I’m often torn between optimism and pessimism about the future. In my cheerful moments, I marvel at the American system and cheer the private sector’s ability to adapt and survive even the stupidest government interventions.
But at other times, I fret that those interventions are eroding American exceptionalism and condemning the nation to irreversible decline.
Today, I’m in a glum mood thanks to a David Brooks column. Here is the passage that has me fearing for the future.
…in 1954, about 96 percent of American men between the ages of 25 and 54 worked. Today that number is around 80 percent. …According to figures from the Organization for Economic Cooperation and Development, the United States has a smaller share of prime age men in the work force than any other G-7 nation. The number of Americans on the permanent disability rolls, meanwhile, has steadily increased. Ten years ago, 5 million Americans collected a federal disability benefit. Now 8.2 million do. That costs taxpayers $115 billion a year, or about $1,500 per household.
Who would have thought that the United States has fallen behind nations like Italy and France in the share of prime-age males in the workforce? And the figures on disability payments are shocking. I’ve actually joked about this issue before (see here and here), but it should horrify many of us that the system is being horribly scammed.
For all intents and purposes, government programs are luring/trapping people into giving up on life. And this attitude presumably gets passed on to family members and friends, with more and more people learning to rip off the system and giving up on the idea of independent and self-reliant lives with any sort of achievement.
Brooks, not surprisingly, proposes the wrong solution. He suggests a wide range of new government programs. But whatever benefit might be achieved by bribing a few people back into the workforce will be offset by the damage imposed on the people who would be picking up the tab for the added cost.

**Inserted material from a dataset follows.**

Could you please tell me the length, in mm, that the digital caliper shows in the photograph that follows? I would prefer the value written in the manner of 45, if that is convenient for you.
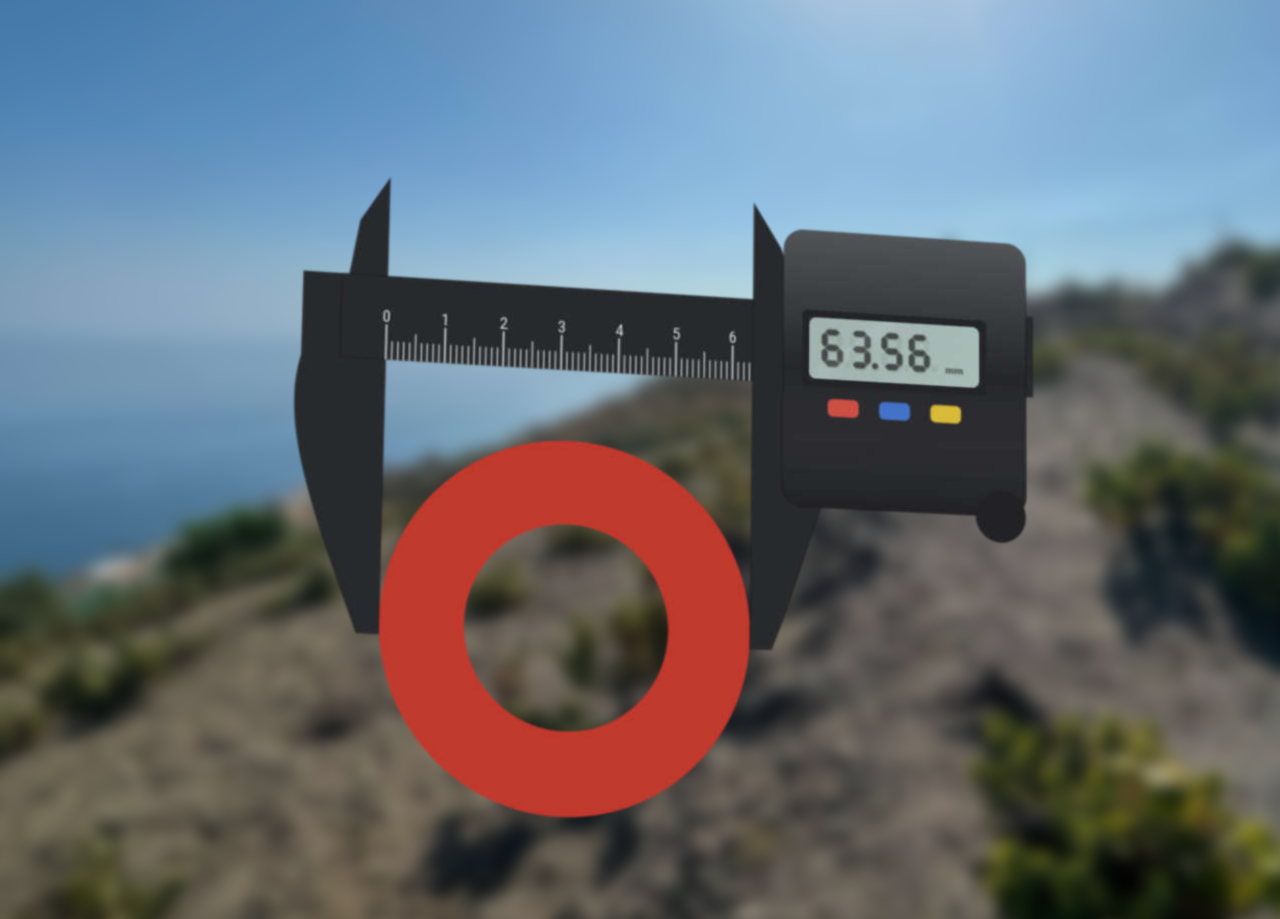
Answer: 63.56
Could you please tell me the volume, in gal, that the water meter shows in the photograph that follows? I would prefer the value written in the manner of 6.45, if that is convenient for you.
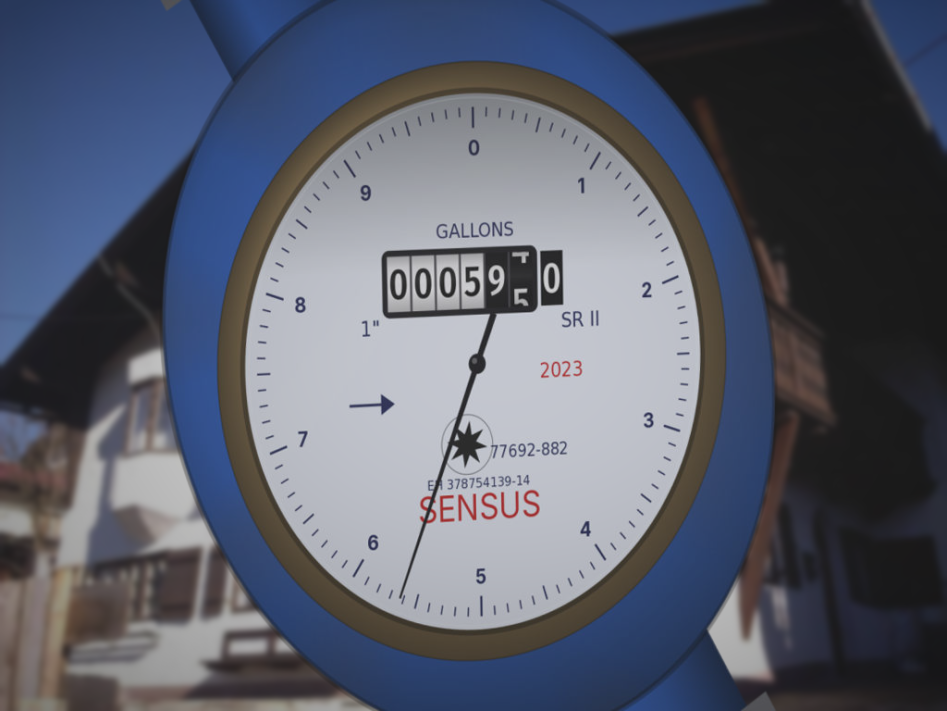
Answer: 5945.6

There’s not a perfect solution for this kind of problem, particularly once the government has already created a class of people with poor work habits and diminished work ethic. But one thing we know for sure is that these programs do not belong in Washington. We are much more likely to get better results if these programs are shifted back to the states so that innovation, experimentation, and competition lead to better approaches – both for taxpayers and especially the people whose lives are ruined by government dependency.